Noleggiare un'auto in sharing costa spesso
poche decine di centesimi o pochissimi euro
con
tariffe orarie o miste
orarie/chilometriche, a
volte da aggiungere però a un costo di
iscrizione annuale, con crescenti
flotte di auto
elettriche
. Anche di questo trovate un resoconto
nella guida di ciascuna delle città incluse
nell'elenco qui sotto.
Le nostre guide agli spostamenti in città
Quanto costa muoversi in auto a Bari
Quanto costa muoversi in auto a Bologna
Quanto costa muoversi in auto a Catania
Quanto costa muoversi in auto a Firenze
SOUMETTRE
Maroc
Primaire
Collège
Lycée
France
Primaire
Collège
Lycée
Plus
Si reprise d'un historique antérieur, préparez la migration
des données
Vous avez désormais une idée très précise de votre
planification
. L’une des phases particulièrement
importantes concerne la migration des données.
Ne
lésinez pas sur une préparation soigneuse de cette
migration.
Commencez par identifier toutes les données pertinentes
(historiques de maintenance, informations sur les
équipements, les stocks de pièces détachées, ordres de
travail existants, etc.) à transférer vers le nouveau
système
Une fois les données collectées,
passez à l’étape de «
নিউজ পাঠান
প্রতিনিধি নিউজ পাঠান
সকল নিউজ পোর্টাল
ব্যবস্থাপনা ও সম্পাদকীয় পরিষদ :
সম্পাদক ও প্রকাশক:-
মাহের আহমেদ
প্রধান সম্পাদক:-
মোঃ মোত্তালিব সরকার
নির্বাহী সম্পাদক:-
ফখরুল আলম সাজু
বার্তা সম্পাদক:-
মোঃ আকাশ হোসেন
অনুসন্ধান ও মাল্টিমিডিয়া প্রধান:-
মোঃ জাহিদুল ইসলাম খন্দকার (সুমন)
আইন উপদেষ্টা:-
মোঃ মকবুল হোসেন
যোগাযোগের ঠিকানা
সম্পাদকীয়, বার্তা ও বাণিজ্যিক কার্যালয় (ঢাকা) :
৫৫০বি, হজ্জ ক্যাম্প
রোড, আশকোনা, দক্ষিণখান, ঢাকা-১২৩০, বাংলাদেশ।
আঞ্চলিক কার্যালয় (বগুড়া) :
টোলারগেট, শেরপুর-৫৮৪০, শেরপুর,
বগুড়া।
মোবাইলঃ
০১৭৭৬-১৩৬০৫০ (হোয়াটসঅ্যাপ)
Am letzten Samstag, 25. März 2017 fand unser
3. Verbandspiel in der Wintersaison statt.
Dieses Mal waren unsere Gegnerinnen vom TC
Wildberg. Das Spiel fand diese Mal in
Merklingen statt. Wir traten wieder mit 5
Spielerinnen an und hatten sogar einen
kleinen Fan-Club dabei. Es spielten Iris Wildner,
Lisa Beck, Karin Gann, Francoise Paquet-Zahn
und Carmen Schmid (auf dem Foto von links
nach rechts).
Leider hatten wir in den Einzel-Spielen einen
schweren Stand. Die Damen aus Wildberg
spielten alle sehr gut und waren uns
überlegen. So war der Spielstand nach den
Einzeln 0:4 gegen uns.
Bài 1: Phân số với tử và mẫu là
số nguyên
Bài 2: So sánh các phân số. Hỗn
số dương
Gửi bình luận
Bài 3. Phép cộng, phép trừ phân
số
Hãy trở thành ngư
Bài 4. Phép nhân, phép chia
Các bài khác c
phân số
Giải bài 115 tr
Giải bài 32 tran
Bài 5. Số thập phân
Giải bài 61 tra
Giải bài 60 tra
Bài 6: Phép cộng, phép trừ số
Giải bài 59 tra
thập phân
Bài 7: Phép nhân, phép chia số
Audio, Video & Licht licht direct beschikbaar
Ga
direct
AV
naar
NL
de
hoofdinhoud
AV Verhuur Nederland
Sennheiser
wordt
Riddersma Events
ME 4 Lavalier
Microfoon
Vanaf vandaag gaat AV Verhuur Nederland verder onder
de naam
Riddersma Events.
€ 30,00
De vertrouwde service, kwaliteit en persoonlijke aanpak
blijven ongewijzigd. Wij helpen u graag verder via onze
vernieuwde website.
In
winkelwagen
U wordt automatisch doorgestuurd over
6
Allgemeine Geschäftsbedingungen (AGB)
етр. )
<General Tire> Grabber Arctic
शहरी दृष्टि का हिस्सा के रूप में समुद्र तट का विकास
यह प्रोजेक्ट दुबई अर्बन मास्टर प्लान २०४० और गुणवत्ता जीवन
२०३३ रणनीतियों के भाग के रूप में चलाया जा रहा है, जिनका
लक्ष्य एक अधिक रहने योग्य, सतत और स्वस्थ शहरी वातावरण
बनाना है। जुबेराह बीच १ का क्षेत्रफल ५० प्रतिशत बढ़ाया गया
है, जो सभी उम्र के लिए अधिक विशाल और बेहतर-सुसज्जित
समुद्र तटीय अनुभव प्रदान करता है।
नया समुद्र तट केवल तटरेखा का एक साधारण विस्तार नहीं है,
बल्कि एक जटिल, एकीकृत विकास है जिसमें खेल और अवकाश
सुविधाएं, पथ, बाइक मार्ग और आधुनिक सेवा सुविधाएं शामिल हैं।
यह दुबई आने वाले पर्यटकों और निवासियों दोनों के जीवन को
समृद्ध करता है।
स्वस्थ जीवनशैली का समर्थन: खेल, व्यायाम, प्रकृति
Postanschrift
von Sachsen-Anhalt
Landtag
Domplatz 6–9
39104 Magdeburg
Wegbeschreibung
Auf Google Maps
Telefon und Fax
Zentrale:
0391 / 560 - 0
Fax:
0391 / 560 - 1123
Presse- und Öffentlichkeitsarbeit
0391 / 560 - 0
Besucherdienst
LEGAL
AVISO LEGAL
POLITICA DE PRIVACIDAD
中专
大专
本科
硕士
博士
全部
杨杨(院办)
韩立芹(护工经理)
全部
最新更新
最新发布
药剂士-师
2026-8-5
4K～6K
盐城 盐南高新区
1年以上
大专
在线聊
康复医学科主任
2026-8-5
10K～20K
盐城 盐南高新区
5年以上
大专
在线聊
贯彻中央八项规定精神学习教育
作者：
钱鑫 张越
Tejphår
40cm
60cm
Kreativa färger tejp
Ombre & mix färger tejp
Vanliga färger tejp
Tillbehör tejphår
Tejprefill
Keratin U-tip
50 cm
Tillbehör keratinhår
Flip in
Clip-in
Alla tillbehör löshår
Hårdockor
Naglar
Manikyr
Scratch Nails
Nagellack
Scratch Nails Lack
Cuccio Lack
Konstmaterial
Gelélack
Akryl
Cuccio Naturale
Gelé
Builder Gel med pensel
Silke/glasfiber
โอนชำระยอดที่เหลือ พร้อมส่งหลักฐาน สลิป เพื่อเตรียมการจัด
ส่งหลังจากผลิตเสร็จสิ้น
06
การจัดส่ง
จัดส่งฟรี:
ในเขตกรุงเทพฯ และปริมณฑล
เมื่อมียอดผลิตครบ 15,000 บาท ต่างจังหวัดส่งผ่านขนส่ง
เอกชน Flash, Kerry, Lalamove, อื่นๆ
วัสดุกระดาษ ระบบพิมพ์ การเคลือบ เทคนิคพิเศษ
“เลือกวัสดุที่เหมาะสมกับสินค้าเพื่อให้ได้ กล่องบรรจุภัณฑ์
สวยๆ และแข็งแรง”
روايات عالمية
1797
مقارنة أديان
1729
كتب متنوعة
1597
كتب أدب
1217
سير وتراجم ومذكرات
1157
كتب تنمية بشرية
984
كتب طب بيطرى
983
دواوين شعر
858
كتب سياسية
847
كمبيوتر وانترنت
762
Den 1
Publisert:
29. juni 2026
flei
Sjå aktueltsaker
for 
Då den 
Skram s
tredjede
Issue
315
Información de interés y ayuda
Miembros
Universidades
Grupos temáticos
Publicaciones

[Exercise directions]
Search the entries for "nhân" and show every line that has it.

[Result for this exercise]
Bài 4. Phép nhân, phép chia
Bài 7: Phép nhân, phép chia số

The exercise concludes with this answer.